* _Directions_:
Transcribe all the data below exactly, leaving its pictures out.

* _Extracted records_:
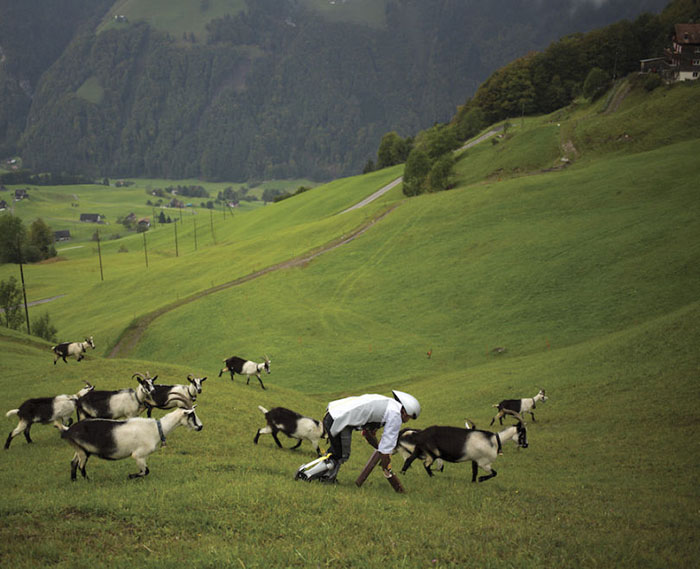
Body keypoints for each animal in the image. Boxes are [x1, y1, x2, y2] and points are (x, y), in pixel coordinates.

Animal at [59, 398, 202, 482]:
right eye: (191, 415)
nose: (200, 426)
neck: (156, 428)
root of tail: (68, 430)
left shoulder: (143, 456)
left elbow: (145, 471)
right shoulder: (138, 455)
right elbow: (145, 471)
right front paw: (130, 476)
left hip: (79, 448)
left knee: (73, 463)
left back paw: (74, 480)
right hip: (83, 451)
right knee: (81, 466)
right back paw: (89, 480)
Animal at [396, 410, 528, 482]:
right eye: (522, 433)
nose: (526, 444)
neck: (494, 441)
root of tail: (420, 434)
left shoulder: (475, 460)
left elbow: (474, 473)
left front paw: (474, 482)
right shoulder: (483, 463)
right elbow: (494, 473)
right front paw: (481, 479)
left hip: (420, 449)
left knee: (409, 460)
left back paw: (405, 474)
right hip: (433, 453)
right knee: (425, 464)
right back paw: (432, 476)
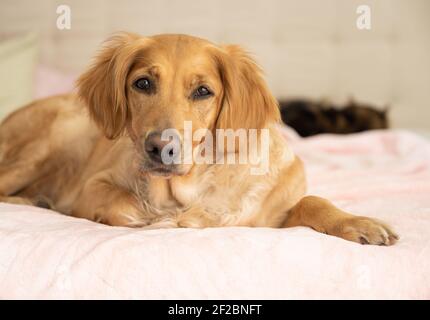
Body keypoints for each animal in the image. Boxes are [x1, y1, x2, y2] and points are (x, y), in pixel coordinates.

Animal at [0, 32, 398, 245]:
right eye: (143, 83)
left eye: (203, 91)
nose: (160, 147)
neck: (192, 186)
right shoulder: (93, 186)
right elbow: (126, 204)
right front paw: (166, 218)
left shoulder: (275, 208)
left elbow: (313, 201)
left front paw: (360, 223)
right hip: (51, 139)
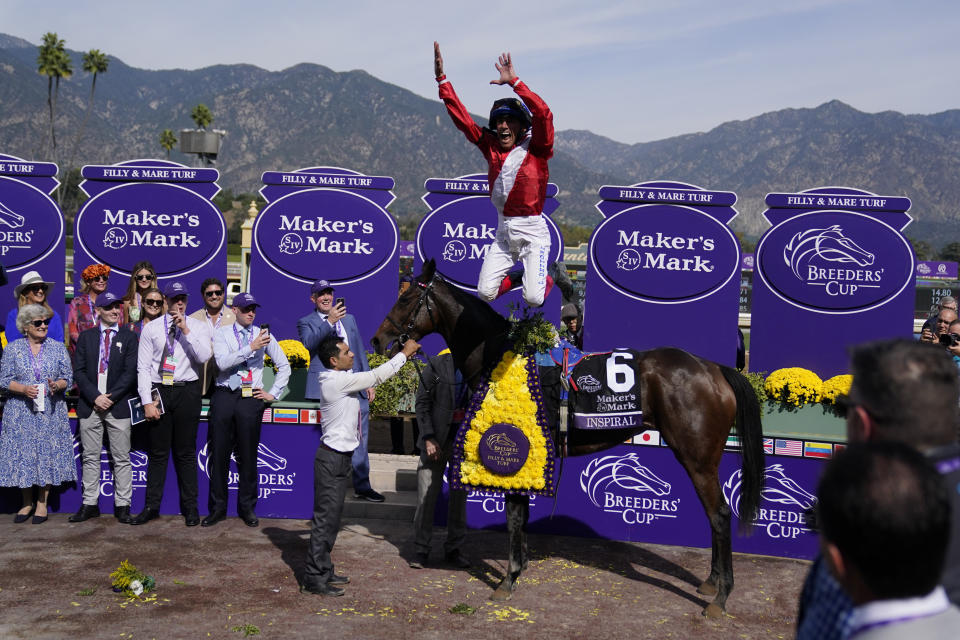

* _Response below_:
Body keypoints for each animal in the image. Boxes are [x1, y1, x2, y2] and points are (x, y), in pixel coordinates.

Animal at [59, 398, 202, 482]:
right eye: (191, 415)
nose: (200, 426)
neck: (156, 428)
root of tail: (68, 430)
left shoulder: (143, 456)
left elbow: (145, 471)
right shoulder: (138, 455)
right elbow: (145, 471)
right front paw: (130, 476)
left hip: (79, 448)
left knee: (73, 463)
left back paw: (74, 480)
right hip: (83, 451)
right knee: (81, 466)
right back paw: (89, 480)
Animal at [396, 410, 528, 482]:
right eye: (522, 433)
nose: (526, 444)
neck: (494, 441)
root of tail: (420, 434)
left shoulder: (475, 460)
left elbow: (474, 473)
left front paw: (474, 482)
right shoulder: (483, 463)
right elbow: (494, 473)
right front paw: (481, 479)
left hip: (420, 449)
left knee: (409, 460)
left back paw: (405, 474)
right hip: (433, 453)
right knee: (425, 464)
right back paw: (432, 476)
Body keypoints for each animal in the image. Boxes are [x1, y1, x2, y2] and points are (x, y), in pixel coordinates.

Animal at [0, 32, 398, 245]:
right eye: (143, 83)
left eye: (203, 91)
nose: (160, 147)
neck: (192, 186)
right shoulder: (93, 186)
right elbow: (126, 204)
right front paw: (166, 218)
left shoulder: (275, 208)
left elbow: (313, 201)
left front paw: (360, 223)
right hip: (51, 139)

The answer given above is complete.